Saxony / Germany: Collective bargaining for almost 7,000 workers prevented

June 20, 2023

Security industry in Saxony – trade union representatives of the DGB and the DBB torpedo the generally binding nature of the collective agreement, prevent collective bargaining for almost 7,000 workers and promote wage dumping

On 14 June 2023, the temporarily interrupted collective bargaining committee meeting of 8 March 2023 at the Saxon State Ministry of Economics and Labour on the application of the employers’ association for the private security industry – the BDSW Federal Association of the Security Industry – for the declaration of general applicability (AVE) of the collective agreement for security services in the Free State of Saxony was continued, after two workers’ representatives of the DGB and the DBB had to be excluded from the collective bargaining committee meeting due to bias in the meeting of 8 March 2023.

In disregard of the legal requirements under the Collective Bargaining Act for the granting of the AVE, the workers’ representatives of the DGB, IG Metall and the Saxon Civil Servants’ Federation prevented the extension of the above-mentioned collective agreement between the BDSW and the GÖD trade union to all workers in the security industry in the Free State of Saxony.

For years, the representatives of the DGB in particular, without any meaningful or factual argument, have been deliberately opposing the generally binding nature (AVE) of the collective agreement in the security industry in Saxony with pronounced double standards and exclusively on the basis of trade union ideological interests, abusing the collective bargaining committee – a supreme state authority of the Saxon State Ministry. The real background is that since 1999 sectoral collective agreements have been agreed with the GÖD, a union in the Christian Trade Union Confederation (CGB), and not with ver.di.

Since the DGB would like to position ver.di as a negotiating partner, the AVE with the GÖD as a collective bargaining partner is regularly refused in committee, although the public interest in the AVE exists and the refusal of the AVE is therefore unlawful.

It is precisely the DGB, which always and constantly calls for collective bargaining, that is deliberately preventing almost 7,000 workers in the private security sector in companies in Saxony that are not bound by collective agreements from benefiting from the higher wages and bonuses of the regional collective agreement that has been submitted for AVE, but instead only earn the statutory minimum wage without time bonuses!

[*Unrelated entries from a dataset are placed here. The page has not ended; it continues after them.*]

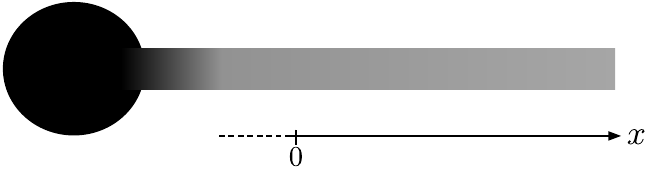
Figure 1 . Mildly noncompact SQFT. The black region is compact and it is connected to the grey region in which the theory is of the form σ ( R ≥ ) ⊗ Y , where σ ( R ≥ ) is the sigma model with the target space R ≥ = { x ∈ R | x ≥ 0 } (i.e. semi-infinite real line) and Y is a compact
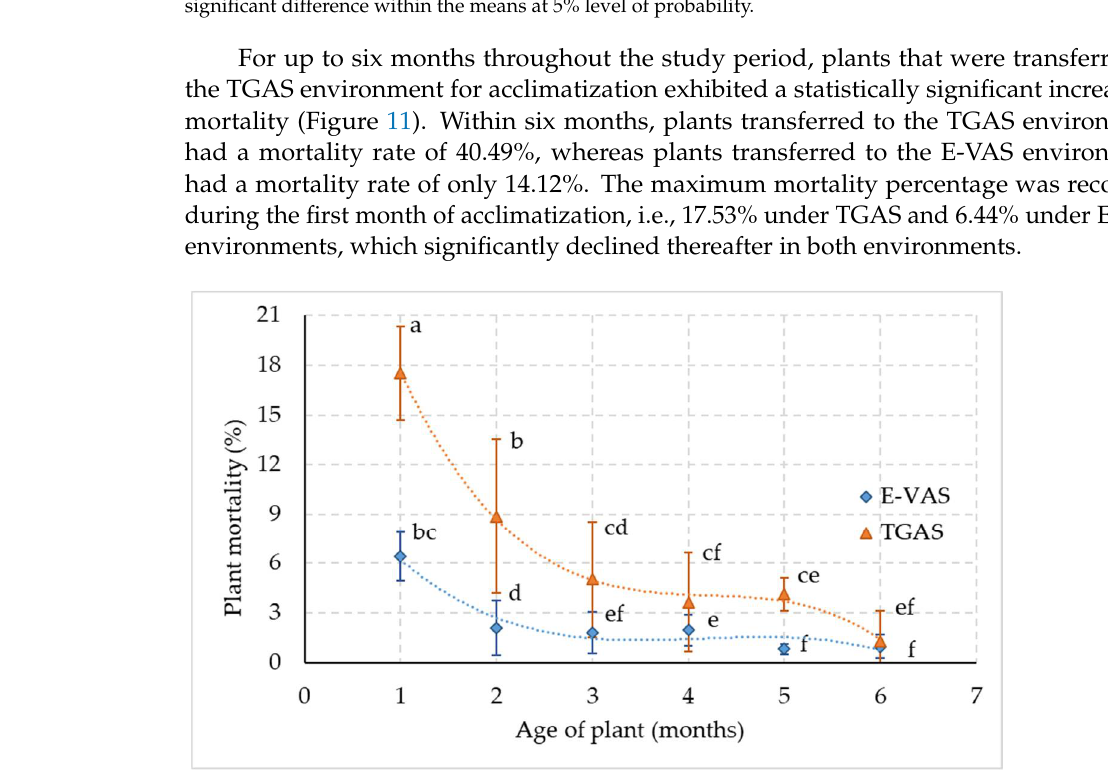
Figure 11. Plant mortality response of tissue culture-derived date palm (cv. Khalas) plants acclimatized under the designed ex vitro acclimatization system (E-VAS) and traditional greenhouse acclimatization system (TGAS) environments. The mortality percentage was calculated after one month period until six months. Y-bars indicate the standard deviation within the sample. Different letters indicate significant differences under E-VAS and TGAS environments. Paired Student t-test was applied on mean data of mortality percentage and the probability value was 0.02.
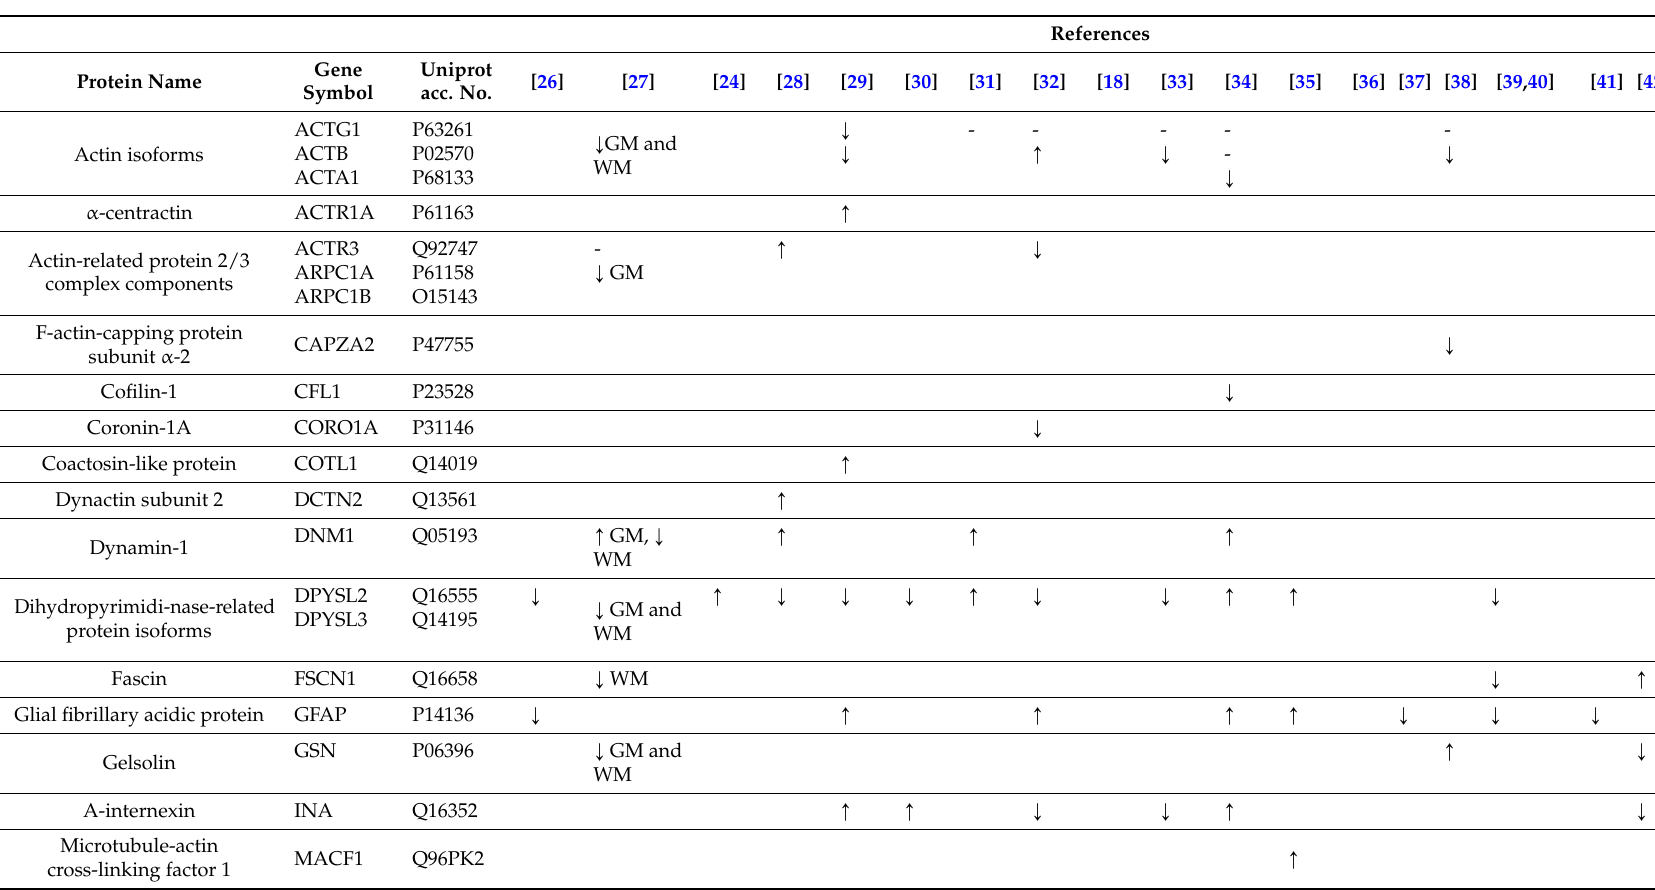
Table 1. Summary of the proteins altered expression from postmortem proteomic investigations of Schizophrenia. Gray matter (GM), white matter (WM), downregulated ( Ó ), upregulated ( Ò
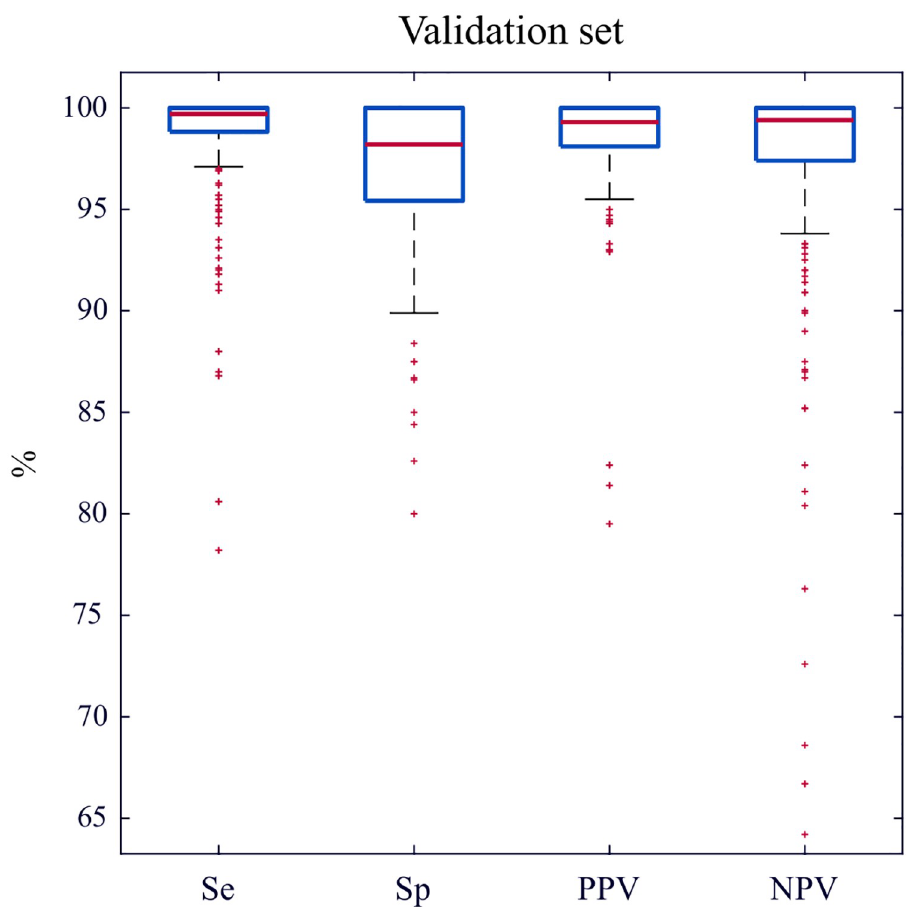
Fig 3. Algorithm performance metrics. Distributions per episode in the validation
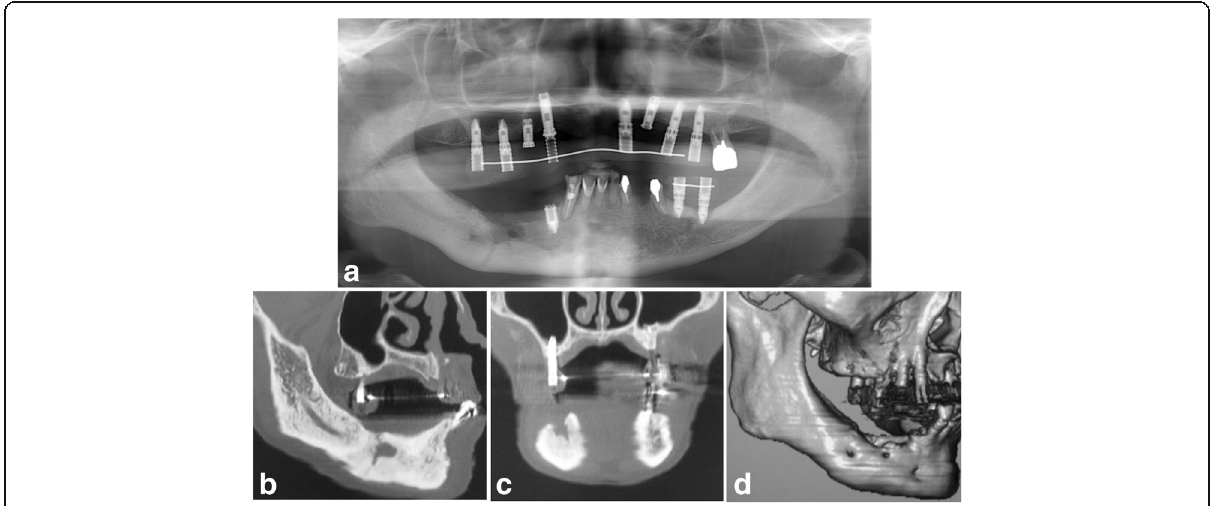
Fig. 6 a Panoramic radiograph 16 months after the sequestrectomy. b Sagittal CT view. c Coronal CT view. d 3D CT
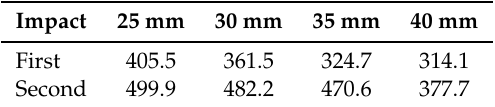
Table 6. Peak accelerations measured for each impact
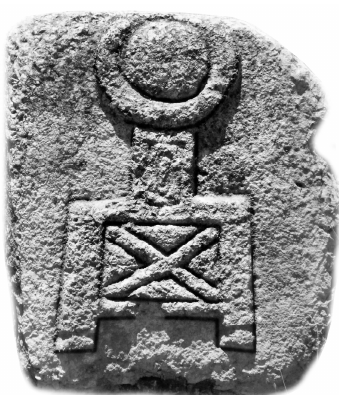
Figure 3. Lunar crescent relief from one side of the entrance to the Rujm al-Kursi building. Photo courtesy of the author.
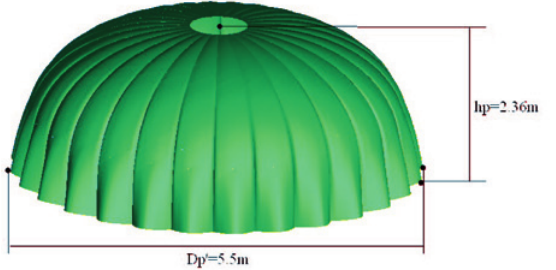
Fig. 11. Geometry a ft er processing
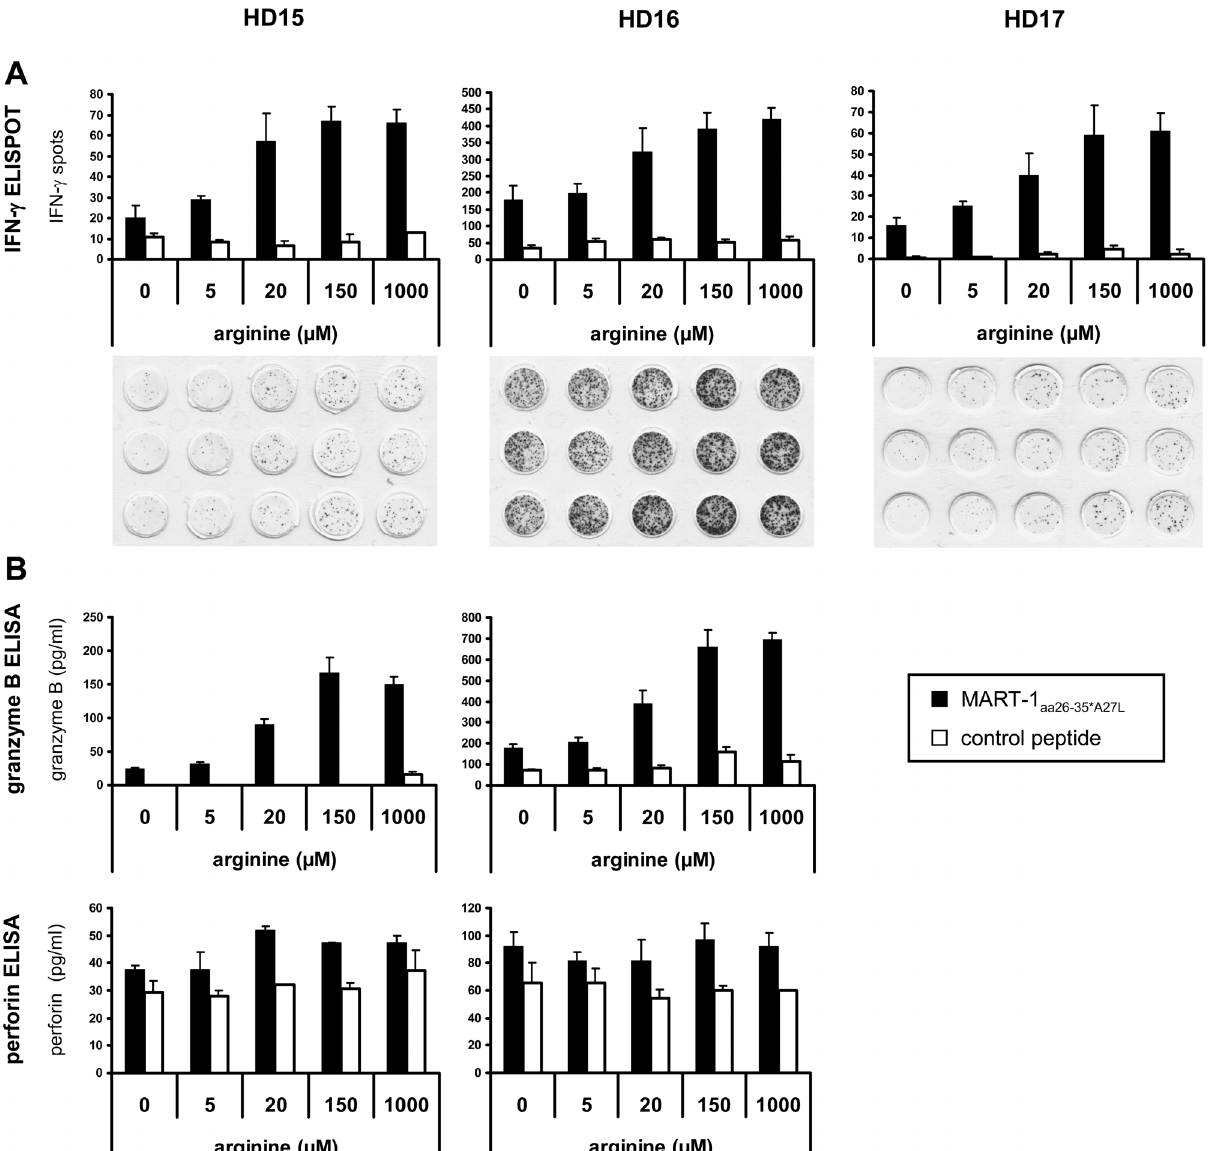
Figure 4. Tumor antigen specific secretion of IFN- c and granzyme B by human CD8 + T cells is regulated by the extracellular arginine concentration, whereas perforin secretion is independent of arginine. Expanded MART-1 aa26–35*A27L specific CD8 + T cells of 3 HD were activated with MART-1 aa26–35*A27L peptide (black bars) or control peptide (white bars) loaded T2 cells in medium with different concentrations of arginine (0, 5, 20, 150 and 1000 m M) in ELISPOT assays. After 24 h supernatants were harvested to determine granzyme B/perforin release by ELISA and IFN- c was detected on ELISPOT membranes. A Results of ELISPOT assays are shown as mean of triplicates. The corresponding ELISPOT membranes of activation with MART-1 aa26–35*A27L peptide loaded T2 cells are shown below the diagrams. B Granzyme B/perforin concentration in supernatants of ELISPOT assays of 2 HD determined by ELISA.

The workers in question, including ver.di’s own workers, are thus deprived of additional earnings of almost 10 per cent – which is quite a lot of money for the individual worker at the minimum wage level.

This behaviour can only be described as unfair and disregarding the legislator and case law.

The representatives of the above-mentioned trade unions, with their exclusively trade union-ideological rejection of the AVE, are deliberately encouraging competition, especially in public procurement, to be fought out at below-tariff wage dumping prices and lowest-cost awards. This is because the significantly higher collectively agreed wages of the collective bargaining companies have to compete with minimum wage companies that are not bound by collective agreements; a fatal undesirable development that leads to blatant economic distortions and massive distortions of competition.

The lack of collective bargaining coverage is not only a problem for employees who do not have a collective agreement from which they can benefit, but a problem for society as a whole. Because due to the lack of collective bargaining coverage and the torpedoed AVE by workers’ representatives of the Saxon collective bargaining committee, they contribute directly to the state’s annual income tax losses of 1.3 billion euros for their part in Saxony. The same applies to the social security funds, which are short 2.2 billion euros annually (as of 2021) due to wage dumping and the lack of collective bargaining agreements.